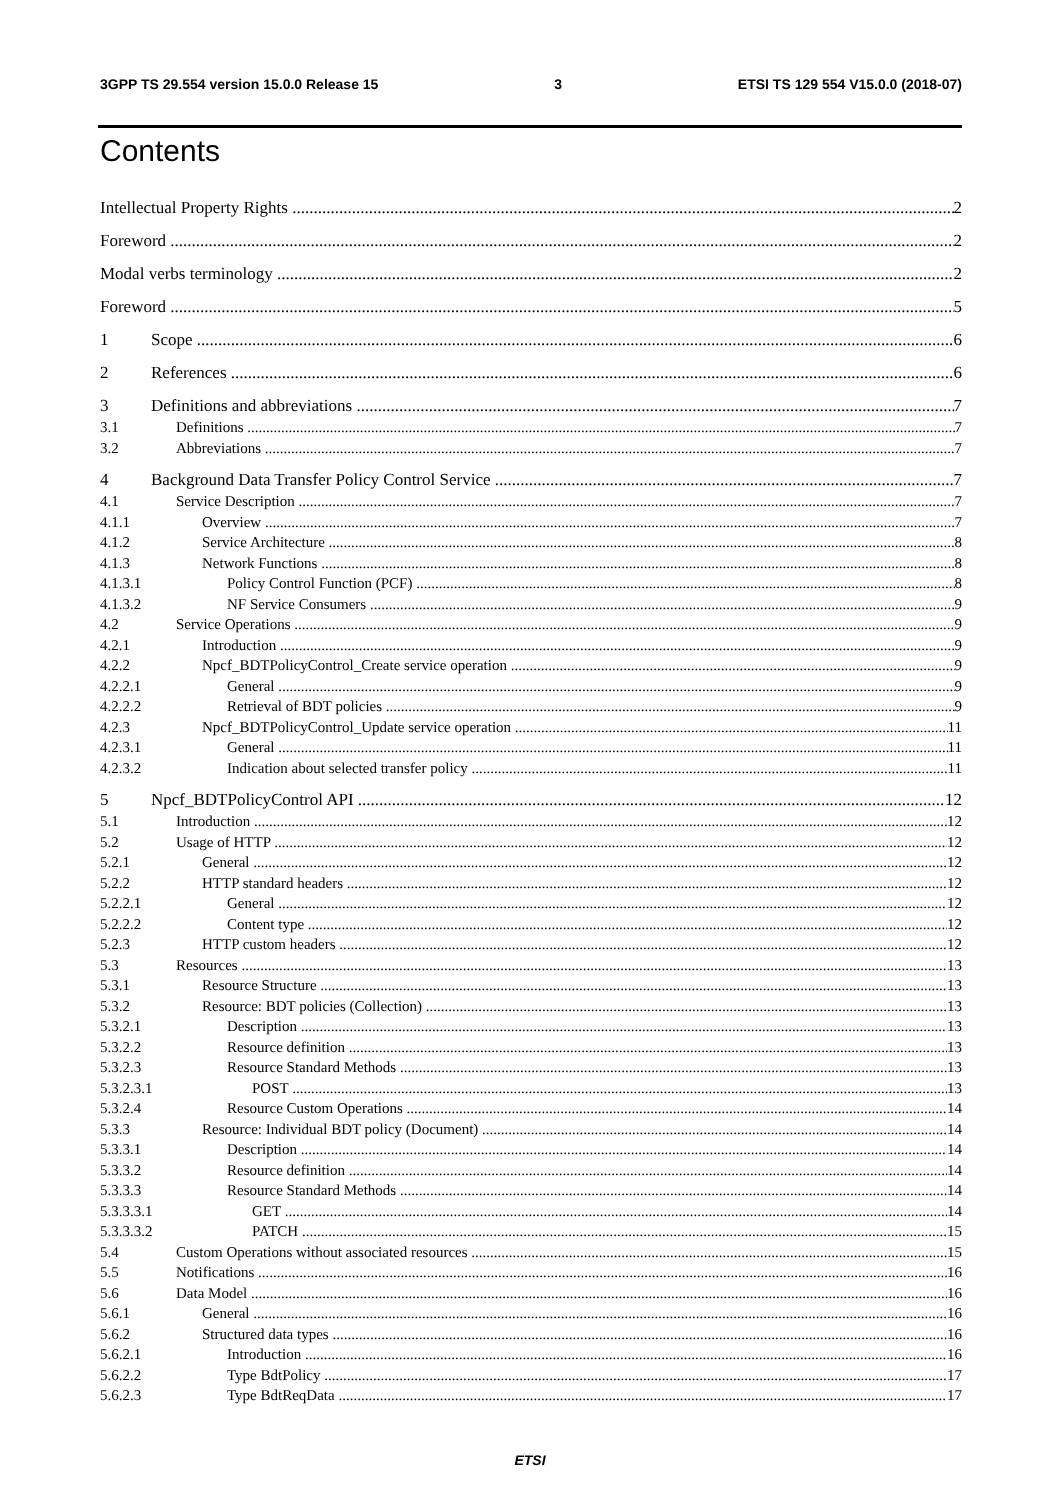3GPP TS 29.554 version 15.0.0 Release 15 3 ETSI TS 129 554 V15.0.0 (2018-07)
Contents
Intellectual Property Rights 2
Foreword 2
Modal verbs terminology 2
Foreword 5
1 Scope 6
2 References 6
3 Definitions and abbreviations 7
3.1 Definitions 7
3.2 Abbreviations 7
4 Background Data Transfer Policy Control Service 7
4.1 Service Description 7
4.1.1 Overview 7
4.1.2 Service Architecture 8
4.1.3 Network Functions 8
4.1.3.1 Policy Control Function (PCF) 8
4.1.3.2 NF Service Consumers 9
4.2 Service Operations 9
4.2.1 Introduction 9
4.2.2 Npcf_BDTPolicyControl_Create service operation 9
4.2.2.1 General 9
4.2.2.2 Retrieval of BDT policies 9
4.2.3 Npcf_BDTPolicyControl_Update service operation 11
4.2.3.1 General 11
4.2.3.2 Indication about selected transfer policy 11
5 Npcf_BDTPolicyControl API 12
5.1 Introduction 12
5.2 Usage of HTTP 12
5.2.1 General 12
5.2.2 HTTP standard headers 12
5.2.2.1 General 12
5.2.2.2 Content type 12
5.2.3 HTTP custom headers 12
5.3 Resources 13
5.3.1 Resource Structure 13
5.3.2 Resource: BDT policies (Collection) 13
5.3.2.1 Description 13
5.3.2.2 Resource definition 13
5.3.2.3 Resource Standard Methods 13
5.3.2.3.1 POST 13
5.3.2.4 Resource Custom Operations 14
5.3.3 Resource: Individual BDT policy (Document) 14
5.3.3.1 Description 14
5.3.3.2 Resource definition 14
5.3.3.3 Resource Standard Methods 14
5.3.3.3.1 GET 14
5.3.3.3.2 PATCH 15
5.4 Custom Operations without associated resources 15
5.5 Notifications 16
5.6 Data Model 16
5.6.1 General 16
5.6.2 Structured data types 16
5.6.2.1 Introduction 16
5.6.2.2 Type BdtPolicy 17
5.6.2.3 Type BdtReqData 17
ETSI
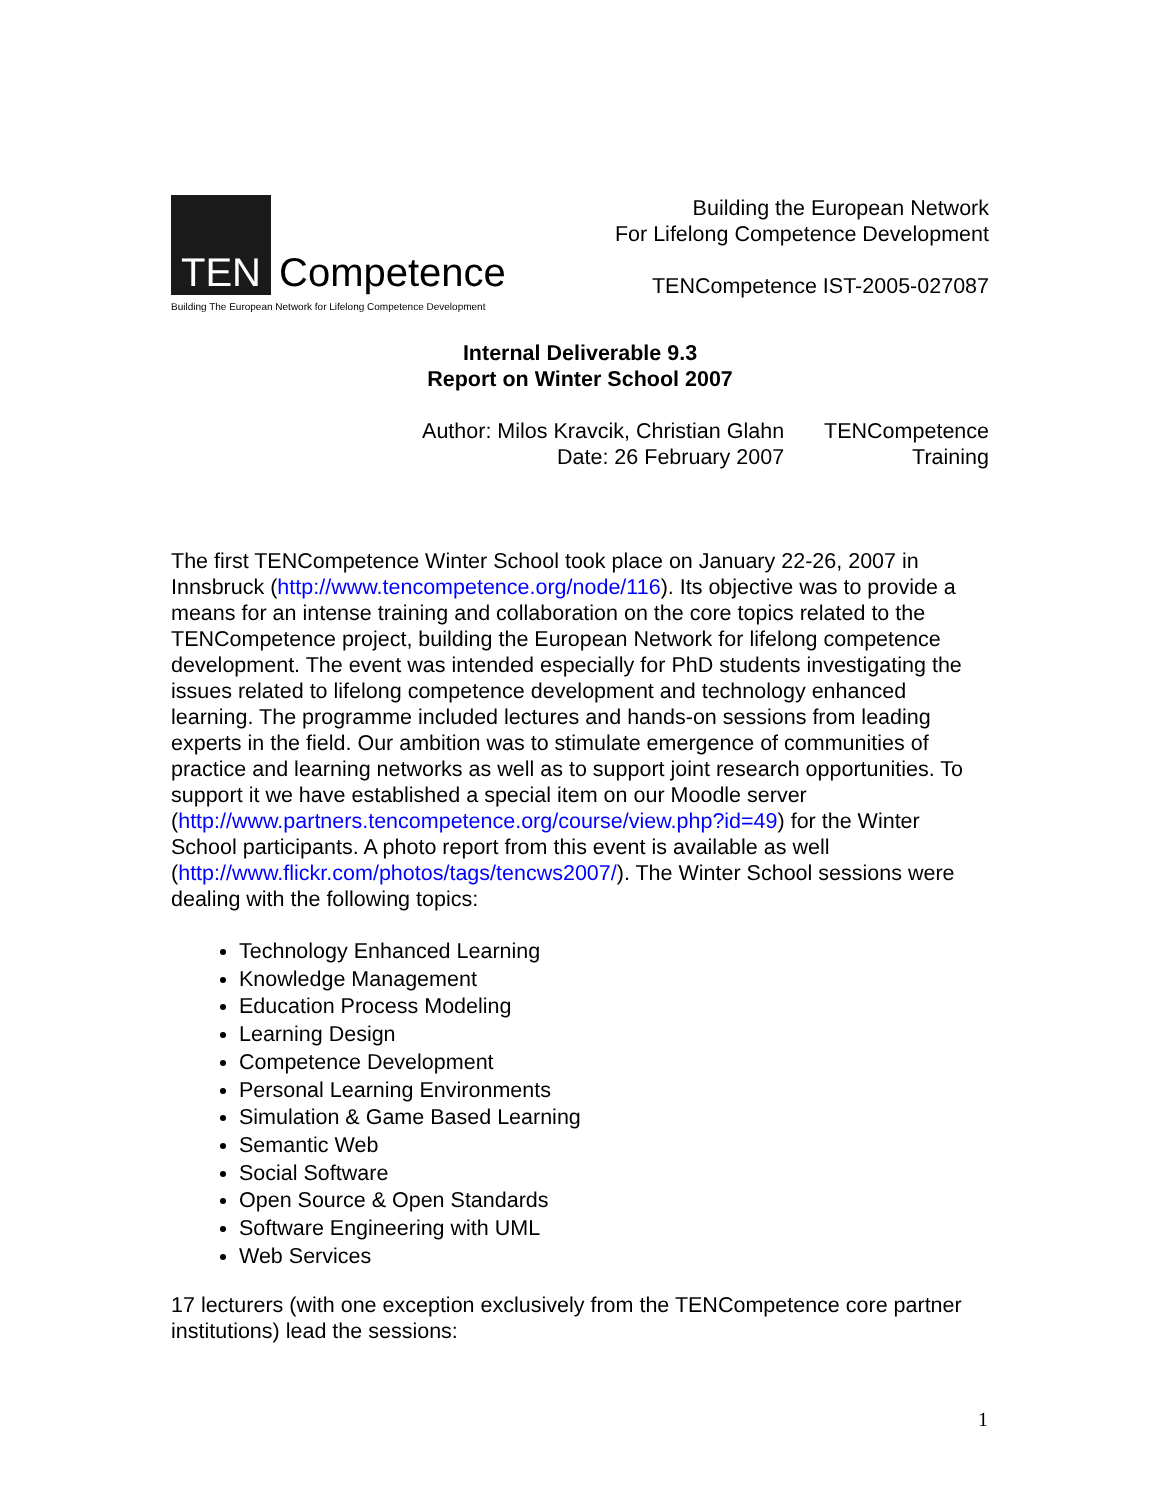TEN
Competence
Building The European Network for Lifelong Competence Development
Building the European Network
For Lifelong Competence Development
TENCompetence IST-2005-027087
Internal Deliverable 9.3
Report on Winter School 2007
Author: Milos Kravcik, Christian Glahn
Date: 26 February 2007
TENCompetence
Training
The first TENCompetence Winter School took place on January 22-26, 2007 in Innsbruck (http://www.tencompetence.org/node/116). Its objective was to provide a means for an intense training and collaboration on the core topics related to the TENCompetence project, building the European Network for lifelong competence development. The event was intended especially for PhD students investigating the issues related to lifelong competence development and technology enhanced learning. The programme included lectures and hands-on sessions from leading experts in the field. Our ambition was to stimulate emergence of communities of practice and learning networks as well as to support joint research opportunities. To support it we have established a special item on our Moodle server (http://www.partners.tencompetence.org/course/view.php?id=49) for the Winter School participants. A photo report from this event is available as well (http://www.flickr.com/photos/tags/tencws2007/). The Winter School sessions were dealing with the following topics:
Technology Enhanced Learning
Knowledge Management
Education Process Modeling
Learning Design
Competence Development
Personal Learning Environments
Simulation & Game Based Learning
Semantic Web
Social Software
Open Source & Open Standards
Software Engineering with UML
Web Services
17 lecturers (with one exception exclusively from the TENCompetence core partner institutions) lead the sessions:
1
::::::
### What is required
From the line containing "Education Process Modeling" to the last line of the material, please quote every line exactly and only those.

### Response box
Education Process Modeling
Learning Design
Competence Development
Personal Learning Environments
Simulation & Game Based Learning
Semantic Web
Social Software
Open Source & Open Standards
Software Engineering with UML
Web Services
17 lecturers (with one exception exclusively from the TENCompetence core partner institutions) lead the sessions:
1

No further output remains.